The plot is starting to look really empty now, and thoughts turn to next year.
And to compost.
I've cleared out all the pumpkins and harvested all the carrots.
The carrots were, of course, in the root break. In your traditional 4-crop rotation, the roots are followed by the potatoes. It's staggering to think that I'm planning year three already - the potatoes are about to occupy their third quadrant. Just one year more after that, and I'll have done a complete rotation.
The thing about potatoes is that they are one of the few crops you can put fresh compost or manure on. Roots will fork, and beans aren't really that bothered. The "difficult" third quadrant - the miscellaneous - can usually take compost, especially if you tend to grow as many gourds as I do. But, potatoes get it first.

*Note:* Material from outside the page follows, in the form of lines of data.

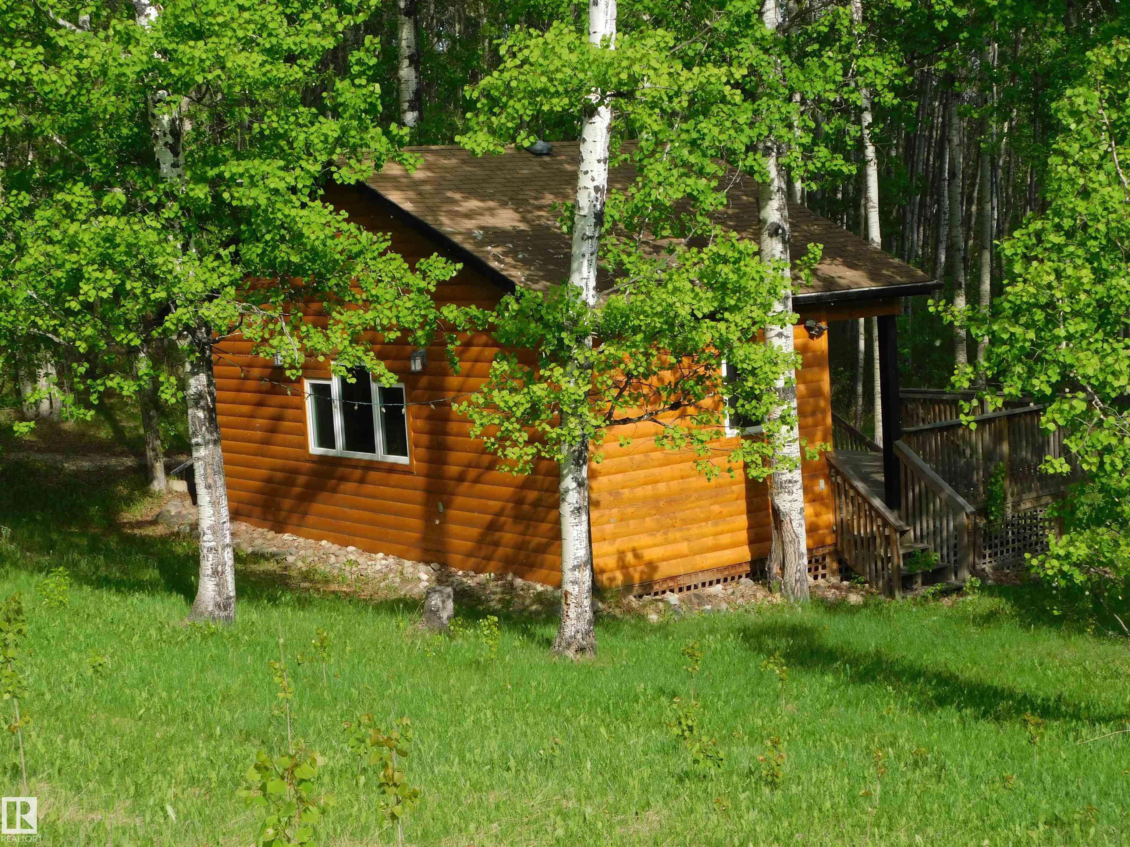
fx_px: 1926
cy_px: 424
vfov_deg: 24.8
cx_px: 565
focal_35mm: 59
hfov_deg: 32.7
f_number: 4
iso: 125
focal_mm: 10.4
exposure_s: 1/500
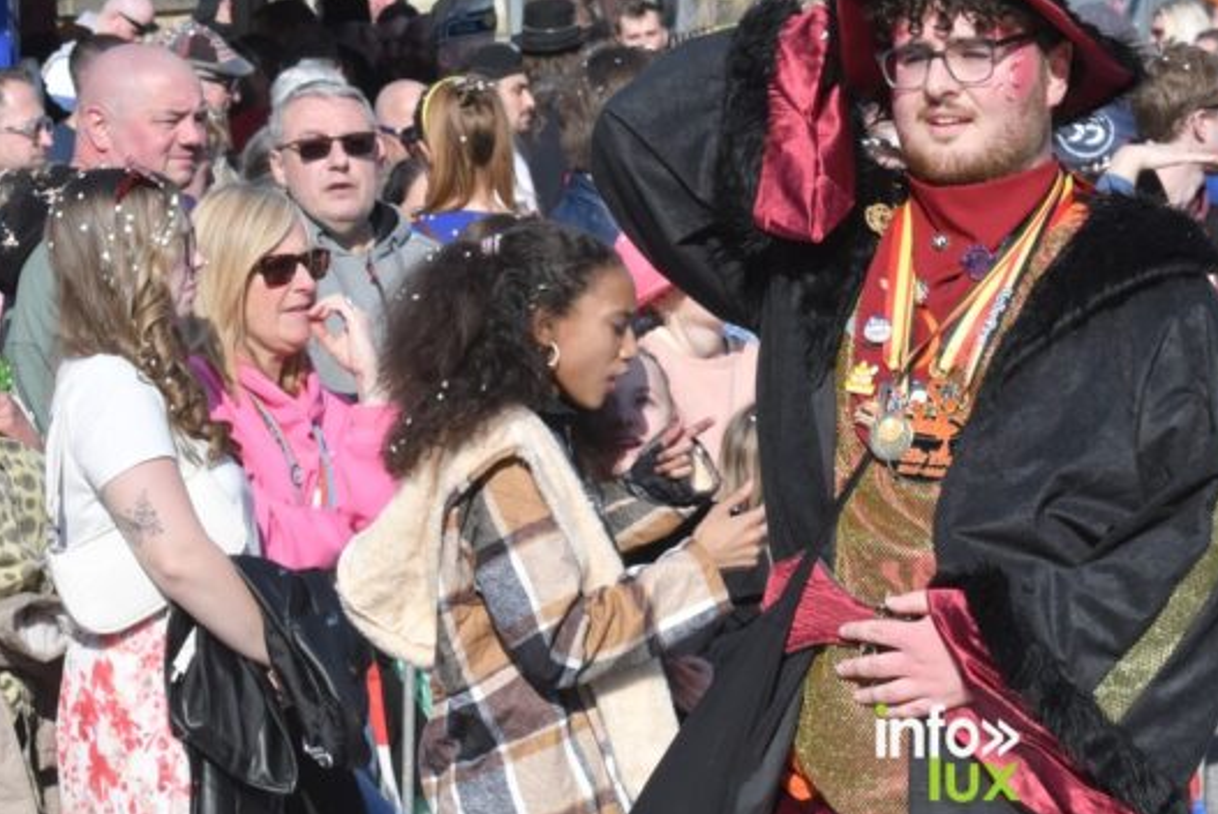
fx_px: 6905
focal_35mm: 204
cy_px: 36
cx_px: 948
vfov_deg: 6.7
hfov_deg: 10.1
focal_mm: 70
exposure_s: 1/400
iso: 280
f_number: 11
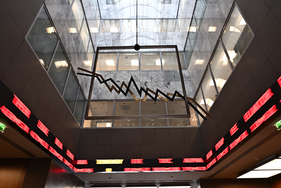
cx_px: 140
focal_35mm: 24
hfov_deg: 73.7
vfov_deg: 53.1
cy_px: 94
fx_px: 187
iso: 50
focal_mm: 24
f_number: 10
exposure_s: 1/1.6
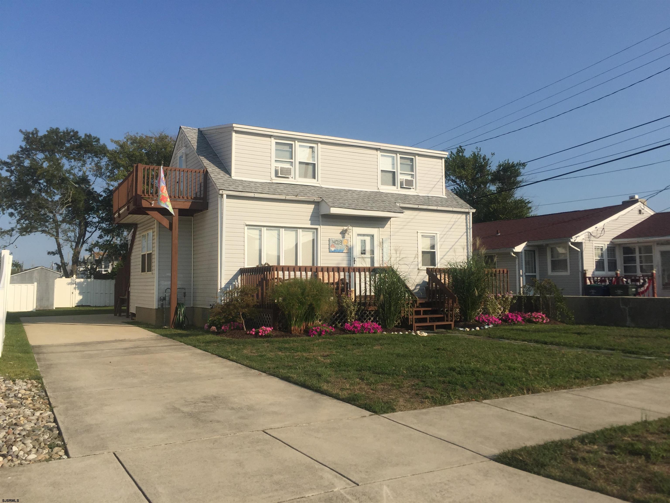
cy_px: 252
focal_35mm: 29
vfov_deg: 48.2
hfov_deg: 61.7
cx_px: 335
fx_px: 561
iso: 32
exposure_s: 1/3049
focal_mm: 4.15
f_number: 2.2
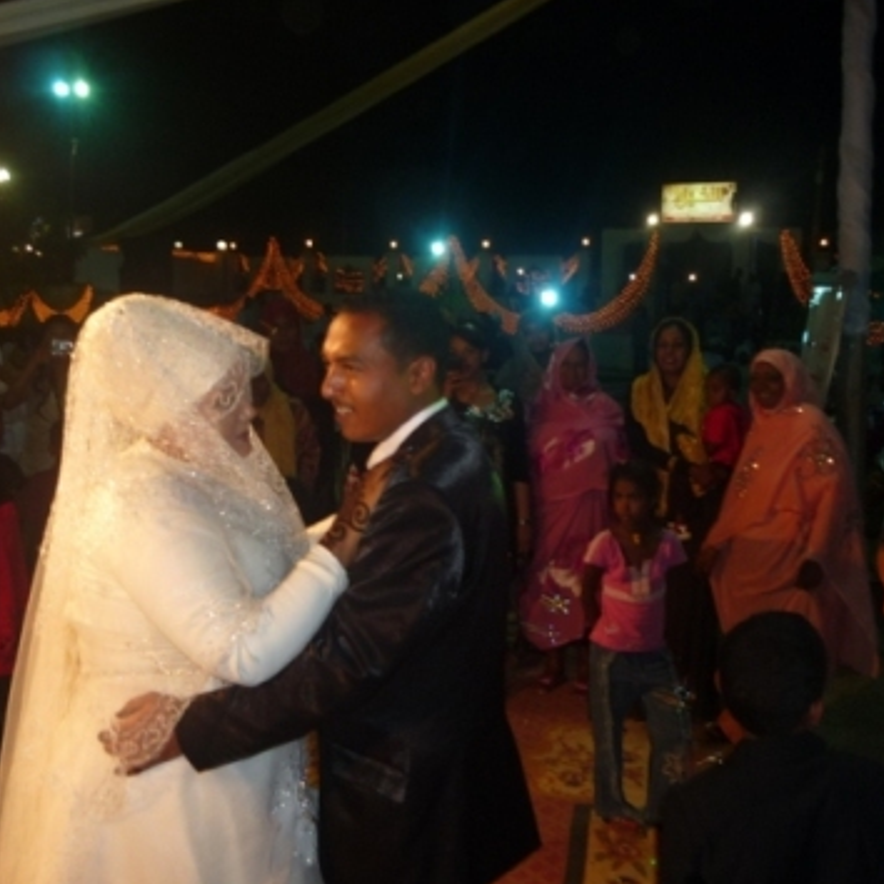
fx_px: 1156
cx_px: 406
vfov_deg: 41.9
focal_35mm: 40
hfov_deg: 41.8
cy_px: 437
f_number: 2.8
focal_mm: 5.5
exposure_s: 1/30
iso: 100
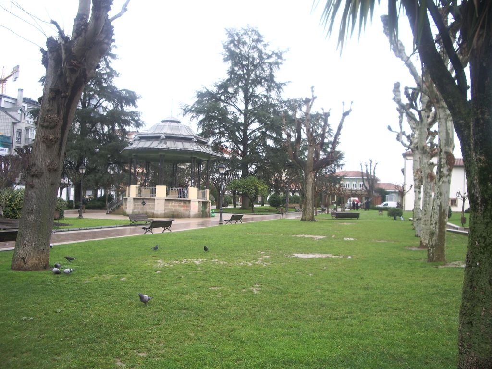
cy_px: 184
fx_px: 497
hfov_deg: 52.6
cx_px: 246
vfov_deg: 40.7
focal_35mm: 35
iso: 50
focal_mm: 5.8
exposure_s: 1/100
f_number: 2.6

This is also the reason that roots go fourth. They really don't want anything that encourages them to make extra roots. We're usually after one big root per plant. Carrots, parsnips, beetroot and the rest of them store better, look better and are easier to cook with one nice long (or fat, depending on variety) root. I don't think it makes much difference to the taste, but we do like to store them for a good few months. Maybe up to 10.
So, where the carrots were is now covered by all the two-year old compost.
People get very concerned with making compost. This is usually because they want to fast. Well, I don't have the time to rush things, so I make my compost slowly.
My compost bins have a capacity of about 2.5 cubic meters. It takes all year to fill one. Well, it doesn't actually take that long. When I get raking leaves, I can fill one in an afternoon. Mowing with the big mower in early summer can fill one in a few hours. But, I fill it many times in a single year. I fill it to overflowing, and soon enough it starts to sink down into itself, ready to be topped up.
You can layer your compost according to the science - by no means a bad thing - but I don't. You can turn it once or twice a year, but I don't do that either. I make sure that I get a really good mix of vegetable matter in there.
A thick layer of leaves will probably take more than a year to decompose properly, but if you mix it in with grass clippings and carrot tops and ashes from the occasional Social Event With Fire (and the stove, of course) and some piggy poop (if you have such a thing!), it doesn't really matter if it gets all the way down to thick delicious humus. I prefer my compost to finish on in the field anyway.
So, I shipped it all out, piled it up where the carrots were and it can stay there for the winter. I like to think that if I keep it at about 30cm depth now, it'll protect the ground for a while, but also give the worms a really good target to have a go at. Let them pull it into the soil, saves me the trouble of having at it with a fork in spring.
And then, start filling it back up again!